Back then, people thought that Earth was the center of the universe where everything around it would revolve. Ptolemy of Alexandria developed this model, which he called the geocentric theory. In the late 1600s, an idea opposing the geocentric theory was born. It was Nicolaus Copernicus’s heliocentric model. It states that the Sun lies at a central point wherein the Earth and other celestial bodies revolve around it. Other famous scientists such as Galileo Galilee and Johannes Kepler backed up Copernicus’ idea with thorough observation and mathematical formulae, making it the most acceptable space theory until today.
The heliocentric theory led to the advancement and accuracy in inventing and using astronomical tools. A further discovery was made possible and modern scientists realized that the Sun is one of the universe’s stars. The world now has a greater understanding of how vast the outer space and its unexplored region is. One thing is for sure, our planet and everything around it is continuously moving. Johannes Kepler first observed this and made a deduction about how far are the planets is from another.
Johannes Kepler is a German astronomer and mathematician best known for developing three laws regarding planetary motion. These laws are: 1.) Planets move in elliptical orbits 2.) Planets move at different speed while orbiting the Sun 3.) Planets complete a revolution around the Sun, depending on their distances and orbital radius.
Kepler discovered that the closer is a planet from the Sun, the faster it could complete its orbit. This allowed him to estimate the planets’ distances. For instance, he knew that Maris s closer to the Sun than Saturn because Mars can complete its solar orbit in less than two years while the latter takes about 29 years. Back then, Kepler could not calculate their actual distances but understood that Mars and Saturn were 1.5 times and ten times farther from the Sun than Earth, respectively.
The first astronomer to make a close measurement of the celestial bodies’ distances was Gian Domenico Cassini. Cassino used the parallax technique to measure how far Mars was from the Earth in 1672.
To understand parallax, try holding your thumbs up at an arm’s length and look at it with only your right eye. Do the same with the other one. Did you notice that your thumb seems to have different distances when viewed from each eye? That is because our eyes were separated by a few inches. This caused our thumb to look like shifting back and forth in position. The distance of the thumb appearing to move is its parallax.
By definition, parallax is the difference in direction a celestial object has when an observer views it from two separate points. Parallax measurement directly finds the distance of a celestial body from the Earth (geocentric parallax) and the Sun (heliocentric parallax).
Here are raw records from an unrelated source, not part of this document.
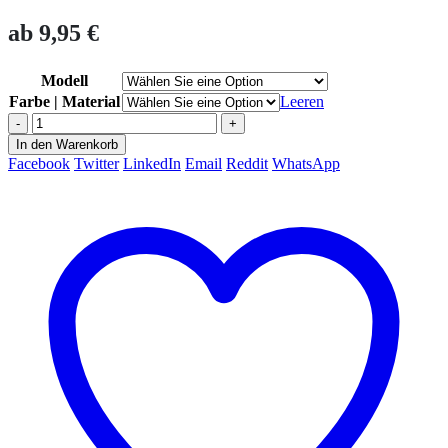
ab
9,95
€
Modell
Farbe | Material
Leeren
-
+
In den Warenkorb
Facebook
Twitter
LinkedIn
Email
Reddit
WhatsApp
The observer’s two different points and the objects’ actual position form a triangular shape. When the baseline of this imaginary triangle is calculated, the celestial distance can be solved. For example, a team of astronomers would view the Moon from California, and the other team would observe it from Sydney. Using observations from the Earth separated by thousands of miles can reveal the distances of nearby celestial objects.
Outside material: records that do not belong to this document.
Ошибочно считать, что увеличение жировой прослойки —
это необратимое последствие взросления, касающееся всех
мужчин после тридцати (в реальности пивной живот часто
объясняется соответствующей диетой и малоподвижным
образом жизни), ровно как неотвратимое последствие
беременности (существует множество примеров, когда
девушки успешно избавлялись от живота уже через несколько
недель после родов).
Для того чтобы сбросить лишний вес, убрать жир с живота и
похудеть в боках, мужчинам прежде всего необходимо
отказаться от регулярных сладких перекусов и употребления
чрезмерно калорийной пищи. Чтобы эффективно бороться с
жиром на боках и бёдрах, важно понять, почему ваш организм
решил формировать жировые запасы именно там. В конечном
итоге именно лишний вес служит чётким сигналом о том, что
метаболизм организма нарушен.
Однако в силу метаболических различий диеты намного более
To find the distances of an object much farther than the planets, astronomers observe it from different places of the Earth’s solar orbit. They measure the position of a celestial body from the Earth several months apart. This separates the scientist’s “two eyes” into a hundred million miles apart. The more separation there is, the more accurate will the parallax measurement be towards much farther objects.
That’s great! But how does measuring faraway astronomical distances help scientists?
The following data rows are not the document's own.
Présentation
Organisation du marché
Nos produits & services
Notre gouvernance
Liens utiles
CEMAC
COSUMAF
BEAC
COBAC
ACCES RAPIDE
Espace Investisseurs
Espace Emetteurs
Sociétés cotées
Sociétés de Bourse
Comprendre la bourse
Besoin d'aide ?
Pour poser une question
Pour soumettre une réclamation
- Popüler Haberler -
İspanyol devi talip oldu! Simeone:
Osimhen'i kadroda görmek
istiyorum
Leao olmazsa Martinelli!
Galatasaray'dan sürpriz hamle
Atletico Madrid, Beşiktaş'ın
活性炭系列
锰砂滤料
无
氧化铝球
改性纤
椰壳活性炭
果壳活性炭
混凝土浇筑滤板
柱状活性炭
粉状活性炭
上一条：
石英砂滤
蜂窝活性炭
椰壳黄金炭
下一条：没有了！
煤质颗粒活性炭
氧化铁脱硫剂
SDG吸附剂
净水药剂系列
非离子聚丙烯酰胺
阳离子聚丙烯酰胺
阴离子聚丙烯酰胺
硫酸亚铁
Now that we have the technology to measure astronomical distance, future space expeditions will be more planned. If we sent a spacecraft to another planet, we could estimate the time it would take for the radio signal to travel to and from observatory stations.
Knowing these distances also helps develop our knowledge about the world outside of us. Astronomers can now establish the relationship between a star’s color, brightness, distance, and age. Through it, we knew that our Sun is about 4.6 billion years old and will die five billion years later, swallowing Earth and the rest of the solar system.